(Passage given):

-- START --

Discrete Distribution on C# Objects

In this lesson, we will learn how to apply discrete distribution on C# objects, and write a wrapper class for it.

In the previous lesson, we showed how we could implement more of the standard, straightforward probability distributions, like the Bernoulli distribution.


Uniformly Choosing Between Objects

Typically when we are working on a line-of-business program, we’re working on objects that are meaningful in that line of business, and not necessarily on integers. Just to pick an example, suppose we want to uniformly choose between a cat, a dog, and a goldfish:

using SDU = StandardDiscreteUniform;
...
var animals = new List<Animal>()
  { new Cat(), new Dog(), new Goldfish() };

Traditionally, as we noted a while back, we’d write some mechanism-heavy code like:

var choice = animals[random.Next(0, animals.Length)];

Now, we sincerely hope you’re not satisfied with:

var choice = animals[SDU.Distribution(0, animals.Length-1).Sample()];

The problem here is that we’ve failed to push the “mechanism” code into a helper class, so let’s do that:

// This is wrong!
public sealed class DiscreteUniform<T> : IDiscreteDistribution<T>
{
  private readonly SDU sdu;
  private readonly List<T> support;
  public static DiscreteUniform<T> Distribution(IEnumerable<T> items) => new DiscreteUniform<T>(items);

  private DiscreteUniform(IEnumerable<T> items)
  {
    this.support = items.ToList();
    this.sdu = SDU.Distribution(0, support.Count – 1);
  }

  public IEnumerable<T> Support() => support;
  public T Sample() => support[sdu.Sample()];
  public int Weight(T t) => this.support.Contains(t) ? 1 : 0;
  public override string ToString() =>
    $"DiscreteUniform[{string.Join(",", support)}]";
}

Exercise: That code is wrong in a number of ways; what are they? Give it some thought and then click on Show Hint.

Fixing Problems

We’ll fix all these problems in our final implementation at the bottom of this lesson.

-- END --

(Provided material):
-- START --

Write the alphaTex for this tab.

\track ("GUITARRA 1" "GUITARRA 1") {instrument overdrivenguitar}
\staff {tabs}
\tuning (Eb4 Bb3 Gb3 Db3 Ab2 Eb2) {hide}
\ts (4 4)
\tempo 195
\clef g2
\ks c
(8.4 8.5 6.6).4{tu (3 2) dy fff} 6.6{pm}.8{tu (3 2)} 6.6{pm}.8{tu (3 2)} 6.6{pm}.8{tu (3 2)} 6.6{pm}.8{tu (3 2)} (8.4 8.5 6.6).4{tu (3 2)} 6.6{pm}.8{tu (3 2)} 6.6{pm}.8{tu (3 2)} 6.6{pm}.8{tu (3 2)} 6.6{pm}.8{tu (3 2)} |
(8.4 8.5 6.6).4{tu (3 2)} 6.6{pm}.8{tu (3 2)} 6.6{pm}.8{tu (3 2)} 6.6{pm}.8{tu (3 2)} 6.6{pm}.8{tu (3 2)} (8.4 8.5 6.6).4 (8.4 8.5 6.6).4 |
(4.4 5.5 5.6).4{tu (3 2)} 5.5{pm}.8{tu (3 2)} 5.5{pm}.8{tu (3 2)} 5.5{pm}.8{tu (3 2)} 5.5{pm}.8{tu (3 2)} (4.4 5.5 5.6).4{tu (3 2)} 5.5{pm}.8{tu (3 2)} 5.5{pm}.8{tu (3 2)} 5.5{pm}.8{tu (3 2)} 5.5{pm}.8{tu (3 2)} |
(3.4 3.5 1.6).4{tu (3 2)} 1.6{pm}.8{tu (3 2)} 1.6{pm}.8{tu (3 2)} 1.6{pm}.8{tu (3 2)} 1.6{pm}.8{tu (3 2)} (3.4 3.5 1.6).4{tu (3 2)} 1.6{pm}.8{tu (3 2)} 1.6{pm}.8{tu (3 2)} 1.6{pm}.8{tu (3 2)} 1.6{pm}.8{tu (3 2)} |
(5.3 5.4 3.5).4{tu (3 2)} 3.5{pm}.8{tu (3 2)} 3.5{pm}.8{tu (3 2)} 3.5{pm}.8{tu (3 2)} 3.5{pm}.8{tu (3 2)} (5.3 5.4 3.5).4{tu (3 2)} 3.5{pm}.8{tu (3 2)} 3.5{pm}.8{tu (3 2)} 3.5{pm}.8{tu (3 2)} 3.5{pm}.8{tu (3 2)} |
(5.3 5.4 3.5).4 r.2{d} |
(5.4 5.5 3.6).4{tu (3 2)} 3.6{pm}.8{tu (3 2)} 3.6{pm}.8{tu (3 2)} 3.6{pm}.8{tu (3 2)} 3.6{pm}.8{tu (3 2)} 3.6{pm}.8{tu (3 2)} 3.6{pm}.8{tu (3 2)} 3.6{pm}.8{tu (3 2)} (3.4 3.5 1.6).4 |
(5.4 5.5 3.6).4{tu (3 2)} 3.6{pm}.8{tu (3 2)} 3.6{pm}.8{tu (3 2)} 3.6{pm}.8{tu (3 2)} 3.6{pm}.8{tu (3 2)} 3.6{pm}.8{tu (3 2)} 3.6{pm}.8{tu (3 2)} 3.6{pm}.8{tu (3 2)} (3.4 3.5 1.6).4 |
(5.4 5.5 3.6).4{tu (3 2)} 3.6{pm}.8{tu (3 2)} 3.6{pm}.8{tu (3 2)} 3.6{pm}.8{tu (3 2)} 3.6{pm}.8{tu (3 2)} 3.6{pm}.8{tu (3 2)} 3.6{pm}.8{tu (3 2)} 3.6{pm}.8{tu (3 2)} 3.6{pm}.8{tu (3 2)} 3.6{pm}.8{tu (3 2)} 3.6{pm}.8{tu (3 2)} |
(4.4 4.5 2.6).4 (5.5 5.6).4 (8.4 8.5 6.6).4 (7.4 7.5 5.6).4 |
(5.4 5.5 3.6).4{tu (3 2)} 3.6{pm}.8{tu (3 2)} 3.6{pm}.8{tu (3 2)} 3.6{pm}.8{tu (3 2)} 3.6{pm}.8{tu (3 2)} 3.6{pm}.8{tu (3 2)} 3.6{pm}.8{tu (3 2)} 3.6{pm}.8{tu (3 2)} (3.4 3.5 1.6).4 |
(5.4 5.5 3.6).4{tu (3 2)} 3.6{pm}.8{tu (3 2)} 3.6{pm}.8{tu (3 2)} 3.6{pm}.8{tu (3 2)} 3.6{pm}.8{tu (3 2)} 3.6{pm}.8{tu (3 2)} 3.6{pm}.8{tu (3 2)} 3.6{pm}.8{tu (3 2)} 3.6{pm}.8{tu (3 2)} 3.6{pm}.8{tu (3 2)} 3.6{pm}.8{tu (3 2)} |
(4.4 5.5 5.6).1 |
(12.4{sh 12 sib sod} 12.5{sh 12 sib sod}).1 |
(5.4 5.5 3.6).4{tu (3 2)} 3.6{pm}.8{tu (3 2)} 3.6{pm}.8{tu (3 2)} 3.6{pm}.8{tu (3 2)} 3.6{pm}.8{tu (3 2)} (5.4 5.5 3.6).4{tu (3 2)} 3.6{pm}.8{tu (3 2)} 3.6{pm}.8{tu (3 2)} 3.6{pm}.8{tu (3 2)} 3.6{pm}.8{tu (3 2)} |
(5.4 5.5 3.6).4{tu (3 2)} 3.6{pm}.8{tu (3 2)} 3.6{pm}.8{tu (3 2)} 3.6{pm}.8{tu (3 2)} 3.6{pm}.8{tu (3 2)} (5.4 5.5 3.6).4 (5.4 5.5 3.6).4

-- END --
-- START --

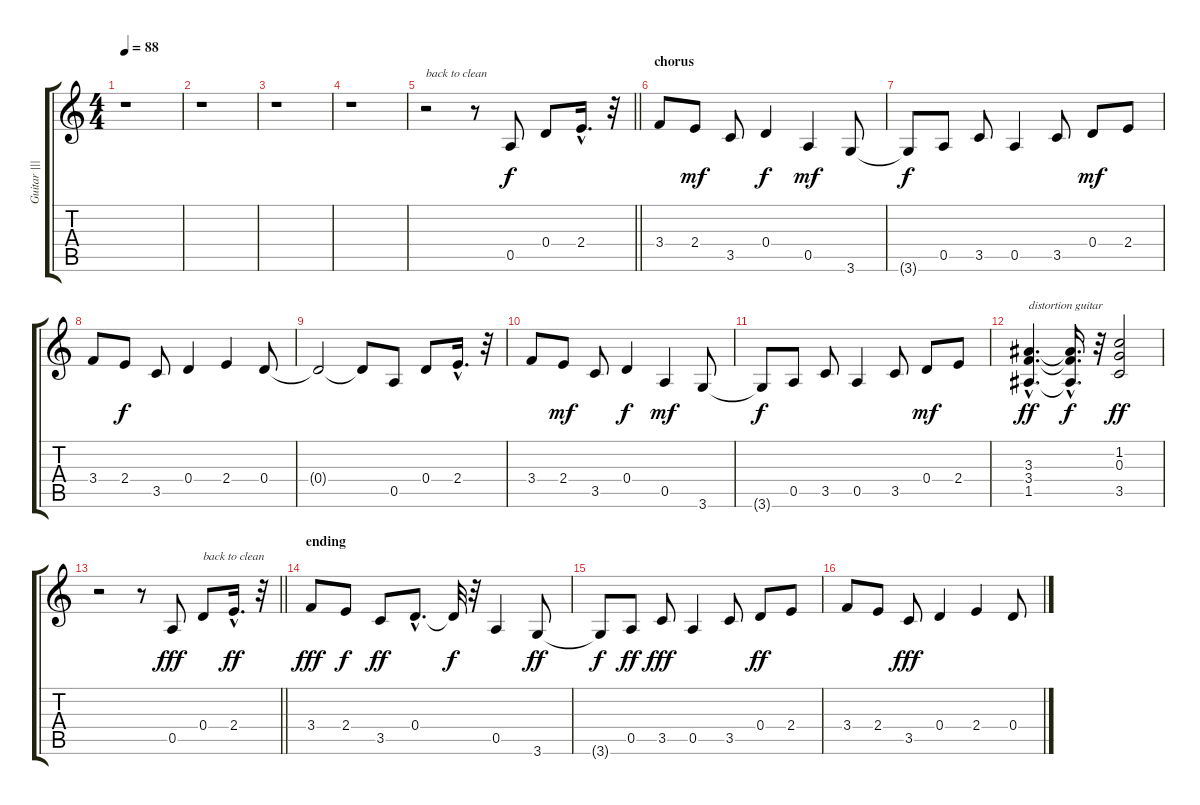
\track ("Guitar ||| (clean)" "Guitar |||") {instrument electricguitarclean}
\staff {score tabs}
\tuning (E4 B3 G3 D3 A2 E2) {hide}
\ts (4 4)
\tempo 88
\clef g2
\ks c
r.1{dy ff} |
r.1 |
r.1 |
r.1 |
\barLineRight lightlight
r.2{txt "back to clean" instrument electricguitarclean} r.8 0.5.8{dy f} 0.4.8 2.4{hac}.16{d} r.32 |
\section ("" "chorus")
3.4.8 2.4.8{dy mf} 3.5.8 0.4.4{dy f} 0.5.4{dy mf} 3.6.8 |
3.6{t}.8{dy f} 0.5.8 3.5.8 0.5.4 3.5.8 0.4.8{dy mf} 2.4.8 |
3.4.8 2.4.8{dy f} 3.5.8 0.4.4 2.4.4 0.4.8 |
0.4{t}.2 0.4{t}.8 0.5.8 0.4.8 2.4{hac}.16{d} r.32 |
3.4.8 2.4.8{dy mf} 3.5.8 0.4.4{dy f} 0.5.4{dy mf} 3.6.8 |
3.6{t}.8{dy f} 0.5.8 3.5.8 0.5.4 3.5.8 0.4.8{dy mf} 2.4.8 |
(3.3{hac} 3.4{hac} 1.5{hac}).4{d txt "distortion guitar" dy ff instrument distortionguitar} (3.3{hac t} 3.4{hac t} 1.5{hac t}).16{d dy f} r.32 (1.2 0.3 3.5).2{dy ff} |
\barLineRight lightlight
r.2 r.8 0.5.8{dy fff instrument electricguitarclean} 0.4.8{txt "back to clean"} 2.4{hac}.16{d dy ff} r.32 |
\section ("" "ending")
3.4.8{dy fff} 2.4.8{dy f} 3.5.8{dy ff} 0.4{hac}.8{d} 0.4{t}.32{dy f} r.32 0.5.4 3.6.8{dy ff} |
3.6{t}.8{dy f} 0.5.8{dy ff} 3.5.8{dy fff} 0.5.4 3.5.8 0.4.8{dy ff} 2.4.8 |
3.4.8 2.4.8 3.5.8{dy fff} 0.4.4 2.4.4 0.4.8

-- END --
-- START --

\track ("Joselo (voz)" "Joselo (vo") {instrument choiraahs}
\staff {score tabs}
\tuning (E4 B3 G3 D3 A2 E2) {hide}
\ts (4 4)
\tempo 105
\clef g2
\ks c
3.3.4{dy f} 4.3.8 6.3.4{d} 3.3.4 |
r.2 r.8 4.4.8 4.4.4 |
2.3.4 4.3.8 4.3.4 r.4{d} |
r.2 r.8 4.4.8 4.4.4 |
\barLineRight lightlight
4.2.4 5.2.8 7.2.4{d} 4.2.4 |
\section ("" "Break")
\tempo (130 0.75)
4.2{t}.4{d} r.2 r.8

-- END --

(Required actions):
[1] In the discrete distribution lesson, which three animals serve as the example for choosing uniformly between objects?
[2] Summarize the discrete distribution lesson in two sentences.
[3] From the discrete distribution lesson, return everything from "var animals = new" down to "This is wrong!".
The records are separate material and have no connection to the discrete distribution lesson.

(Outputs in order):
[1] A cat, a dog, and a goldfish.

[2] The discrete distribution lesson shows how to apply discrete distribution to C# objects and write a wrapper class for it, using a uniform choice among a cat, a dog, and a goldfish as its example. It moves the mechanism-heavy indexing code into a generic DiscreteUniform<T> helper class, states that this first version is wrong in a number of ways, and promises to fix those problems in a final implementation at the bottom of the lesson.

[3]
var animals = new List<Animal>()
  { new Cat(), new Dog(), new Goldfish() };

Traditionally, as we noted a while back, we’d write some mechanism-heavy code like:

var choice = animals[random.Next(0, animals.Length)];

Now, we sincerely hope you’re not satisfied with:

var choice = animals[SDU.Distribution(0, animals.Length-1).Sample()];

The problem here is that we’ve failed to push the “mechanism” code into a helper class, so let’s do that:

// This is wrong!